CF i * P o (1 + r ) t * P

rNPV = ^tn_0 c F1*P°

( 1+r)t$ P i where NPV – the net specified value corrected on risk;

P_r — probability of a conclusion of technology in t timepoint;

— — probability of achievement of a cash flow of t CF in t timepoint.

Pi

The method of the discounted cash flows taking into account risk (rDCF) expands an assessment of a method of the discounted cash flows (DCF), partially includes real options, provides various scenarios of development of the project and represents a simple tree which includes risk of failure at each stage of innovative development.

For a task of an indistinct variable when determining components it is necessary to multiply them statistically or analytically receiving sizes on coefficient of risk of their deviation from the expected sizes which would be set by an indistinct and linguistic variable in the form of triangular indistinct numbers.

The model expression of the following is: parameter A is approximately equal and in range [ a_max a_min].

Adjustment of parameter is determined by a formula:

^ka = ^{[ k}a min ’ ^kA ’ ^ka max ^]

k a = [k a m i n^A , k a m ax ]

Values of parameters are defined with the risk expressed by indistinct number (5) - (7).

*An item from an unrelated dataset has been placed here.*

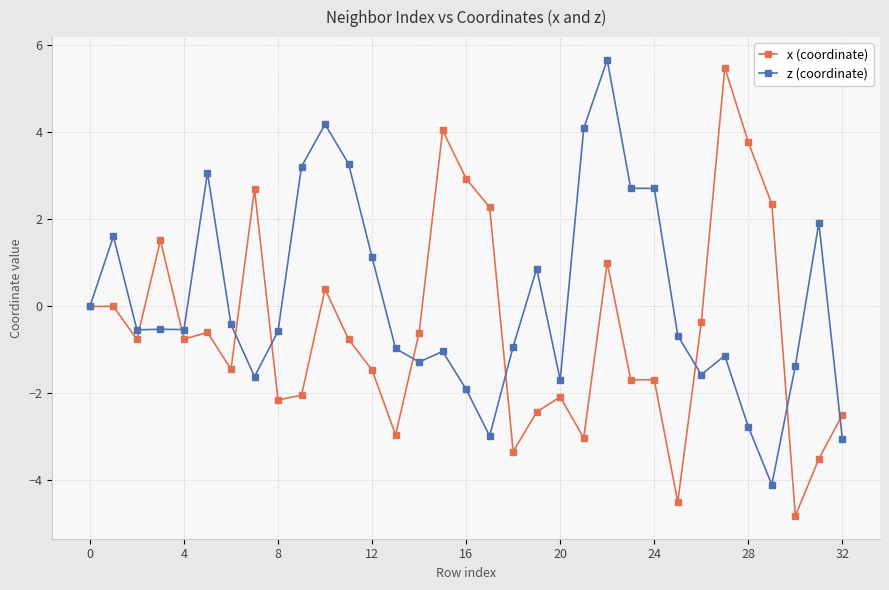

What is the value of the x (coordinate) point at the 19th from the left?

-3.3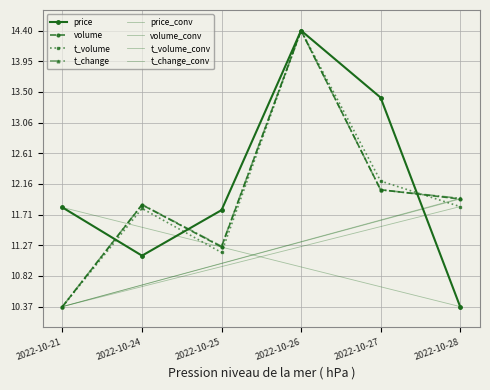

What is the value of the price point at the 6th from the left?

10.4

rNPV . = V ^й   CF mn t * P ⁰

min   ^t=1(1 + rmax) * P rNPV ■ = YN m 1 n CFmint P°

r^V™  ^= 1 (,+r^p!

rNPV

^N t =

CF * P avt 1 0

(1 + r ) * P

̅         *

(   ̅)*

rNPV max

V N CF^ t * P o

^ t =¹ (1 + r mn ) * P 1

*

rNPV =∑    (    )*

To calculate the cost of the innovative project we suggest to interpret function of accessory as density of distribution and to consider a population mean and dispersion of the corresponding random variable.

It is impossible to consider parameters of a random variable, operating with function of accessory of triangular indistinct number therefore we interpret this function as density of distribution of a random variable with the parameters corresponding to it - dispersion and population mean. In other words it is necessary to enter the complete parametrical description of behavior of a random variable at the normal law distribution of two parameters.

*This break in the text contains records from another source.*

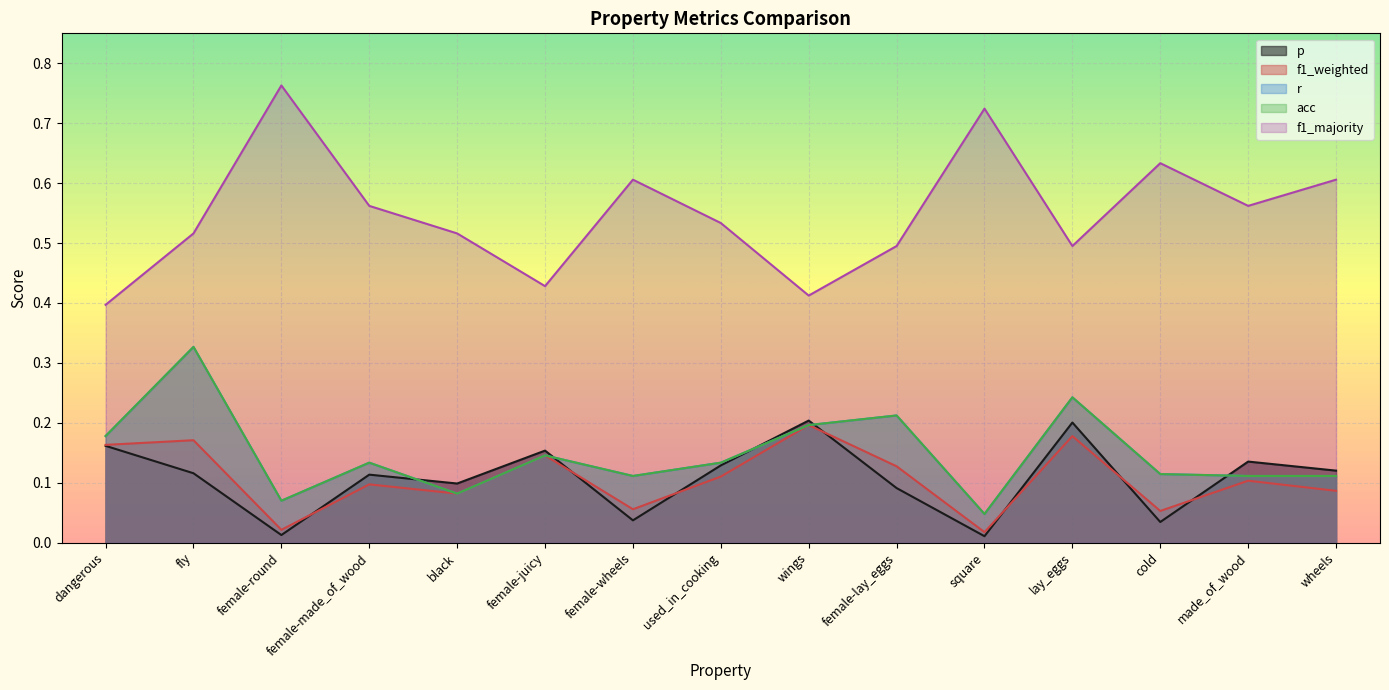

Reading left to right, list all the values displayed in this chart.

p: dangerous=0.2	fly=0.1	female-round=0.0	female-made_of_wood=0.1	black=0.1	female-juicy=0.2	female-wheels=0.0	used_in_cooking=0.1	wings=0.2	female-lay_eggs=0.1	square=0.0	lay_eggs=0.2	cold=0.0	made_of_wood=0.1	wheels=0.1
f1_weighted: dangerous=0.2	fly=0.2	female-round=0.0	female-made_of_wood=0.1	black=0.1	female-juicy=0.1	female-wheels=0.1	used_in_cooking=0.1	wings=0.2	female-lay_eggs=0.1	square=0.0	lay_eggs=0.2	cold=0.1	made_of_wood=0.1	wheels=0.1
r: dangerous=0.2	fly=0.3	female-round=0.1	female-made_of_wood=0.1	black=0.1	female-juicy=0.1	female-wheels=0.1	used_in_cooking=0.1	wings=0.2	female-lay_eggs=0.2	square=0.0	lay_eggs=0.2	cold=0.1	made_of_wood=0.1	wheels=0.1
acc: dangerous=0.2	fly=0.3	female-round=0.1	female-made_of_wood=0.1	black=0.1	female-juicy=0.1	female-wheels=0.1	used_in_cooking=0.1	wings=0.2	female-lay_eggs=0.2	square=0.0	lay_eggs=0.2	cold=0.1	made_of_wood=0.1	wheels=0.1
f1_majority: dangerous=0.4	fly=0.5	female-round=0.8	female-made_of_wood=0.6	black=0.5	female-juicy=0.4	female-wheels=0.6	used_in_cooking=0.5	wings=0.4	female-lay_eggs=0.5	square=0.7	lay_eggs=0.5	cold=0.6	made_of_wood=0.6	wheels=0.6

For determination of cost of a real option by rDCF method it is offered to use the following formula (8):

ROC =--- APos) ---* E ( A )

A( Pos ) + A ( Neg )

ROV=

(    )       _*

(     )    (     )

Possible average E(A) value for positive area of values for triangular indistinct number is determined in the following way.

Indistinct approach for the rDCF method gives additional opportunities to projects as it allows to consider interrelation between risk and opportunities.